The closet of my cousin’s childhood bedroom is a portal to the afterlife. In the back, behind the packed mass of old clothes and heaps of shoes, there is a small door that leads to the attic crawlspace. We used to hide there when we were little. Now, she slips in and out with deceased relatives and family pets. They wait at the top of the stairs for me, seemingly confined to the second floor.
My old loves are the only ones who ascend the stairs with me. We hold hands and are never scared. Sometimes I know nothing of my current life. Sometimes I confess to them. I am a mother, now. I love another and we can’t be together. Still, they hold my hand and we walk up the stairs. There is a black, amorphous mass in the northeast corner of the bedroom that only I can see. The spirits and boys ignore it. It terrifies me to my core.
Since the birth of my daughter, the attic dreams have been augmented with hospital night-terrors. IV ports failing, multiple botched epidural attempts. The doctors refuse to sew me back up after the C-section. They discharge me from the hospital, and I find myself sitting at the bottom of the stairs leading to my cousin’s room. My intestines keep slipping out, slapping lukewarm against my feet. I peer inside the wound, my blackened womb.

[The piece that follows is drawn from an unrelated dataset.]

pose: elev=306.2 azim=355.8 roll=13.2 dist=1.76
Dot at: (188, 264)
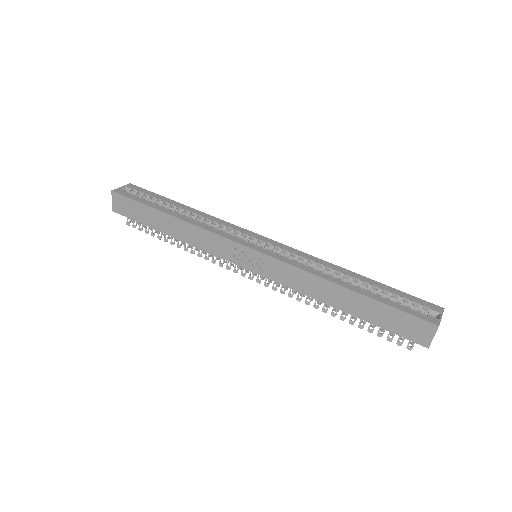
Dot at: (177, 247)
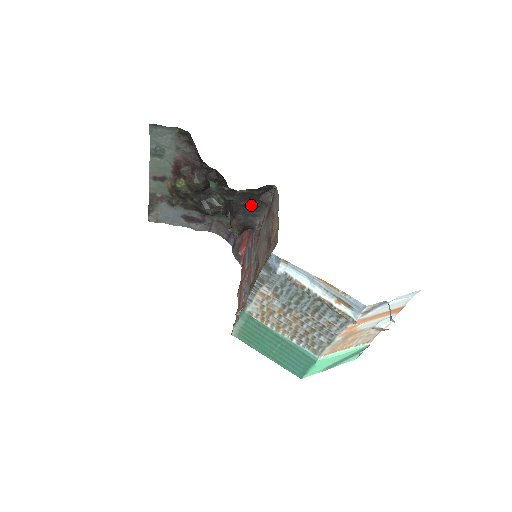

I gather my innards with the help of a boy I once kissed. He tells me we have to come up with a plan to sew me back together. He helps me up the stairs and opens the door to my cousin’s room. I ask him the unanswerable:
Am I a portal through which new souls come into being? Are we connected through crawlspaces to the before-and-afterlife? Can you see the black form standing in the corner?
I will ask my cousin tonight. I will tell her I am a mother now.